When urllib.FancyURLopener encounters 302 redirection to a URL with fragments, it sends wrong URL to servers. For example, if we run: urllib.urlopen('http://example.com/foo') and the server responds like following. HTTP/1.1 302 Found Location: /bar#test Then urllib tries next to fetch http://example.com/bar#test, instead of http://example.com/bar. Correctly, urllib should strip fragment part of URL before issuing requests.
This is the correct behavior GET http://example.com/foo with a response containing 302 and Location: /bar#test must trigger http://example.com/bar#test Location is defined in http://tools.ietf.org/html/rfc7231#section-7.1.2 7.1.2. Location The "Location" header field is used in some responses to refer to a specific resource in relation to the response. The type of relationship is defined by the combination of request method and status code semantics. Location = URI-reference The field value consists of a single URI-reference. When it has the form of a relative reference ([RFC3986], Section 4.2), the final value is computed by resolving it against the effective request URI ([RFC3986], Section 5). A bit after in the spec. If the Location value provided in a 3xx (Redirection) response does not have a fragment component, a user agent MUST process the redirection as if the value inherits the fragment component of the URI reference used to generate the request target (i.e., the redirection inherits the original reference's fragment, if any). For example, a GET request generated for the URI reference "http://www.example.org/~tim" might result in a 303 (See Other) response containing the header field: Location: /People.html#tim which suggests that the user agent redirect to "http://www.example.org/People.html#tim" Likewise, a GET request generated for the URI reference "http://www.example.org/index.html#larry" might result in a 301 (Moved Permanently) response containing the header field: Location: http://www.example.net/index.html which suggests that the user agent redirect to "http://www.example.net/index.html#larry", preserving the original fragment identifier.
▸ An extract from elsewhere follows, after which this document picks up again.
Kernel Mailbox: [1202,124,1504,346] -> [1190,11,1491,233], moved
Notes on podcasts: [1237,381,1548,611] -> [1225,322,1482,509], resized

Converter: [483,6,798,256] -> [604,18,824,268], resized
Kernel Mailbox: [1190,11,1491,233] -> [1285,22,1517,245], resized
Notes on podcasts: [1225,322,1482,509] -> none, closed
Hi karl, Of course it is correct that the user agent is redirected to http://example.com/bar#test when it got such response. However, it never means UA can send an HTTP request containing fragment part. In RFC7230 section 3.1.1, HTTP request line is defined as: request-line = method SP request-target SP HTTP-version CRLF where request-target is defined in section 5.3. In usual case, it is origin-form: origin-form = absolute-path [ "?" query ] which never includes fragment part. This means current urllib behavior violates HTTP/1.1 spec.
Takahashi-san, Ah sorry misunderstood which part your were talking about. I assume wrongly you were talking about navigation. Yes for the request which is sent to the server it should be http://tools.ietf.org/html/rfc7230#section-5.3.1 So refactoring your example. 1st request: GET /foo HTTP/1.1 Accept: text/html Host: example.com server response HTTP/1.1 302 Found Location: /bar#test second request must be GET /bar HTTP/1.1 Accept: text/html Host: example.com As for the navigation context is indeed part of the piece of code taking in charge the document after being parsed and not the one doing the HTTP request. (putting it here just that people understand) (to be tested) For server side receiving invalid Request-line http://tools.ietf.org/html/rfc7230#section-3.1.1 Recipients of an invalid request-line SHOULD respond with either a 400 (Bad Request) error or a 301 (Moved Permanently) redirect with the request-target properly encoded. A recipient SHOULD NOT attempt to autocorrect and then process the request without a redirect, since the invalid request-line might be deliberately crafted to bypass security filters along the request chain.
OK I fixed the code. The issue is here https://hg.python.org/cpython/file/1e1c6e306eb4/Lib/urllib/request.py#l656 newurl = urlunparse(urlparts) Basically it reinjects the fragment in the new url. The fix is easy. if urlparts.fragment: urlparts = list(urlparts) urlparts[5] = "" newurl = urlunparse(urlparts) I was trying to make a test for it, but failed. Could someone help me for the test so I can complete the patch? Added the code patch only.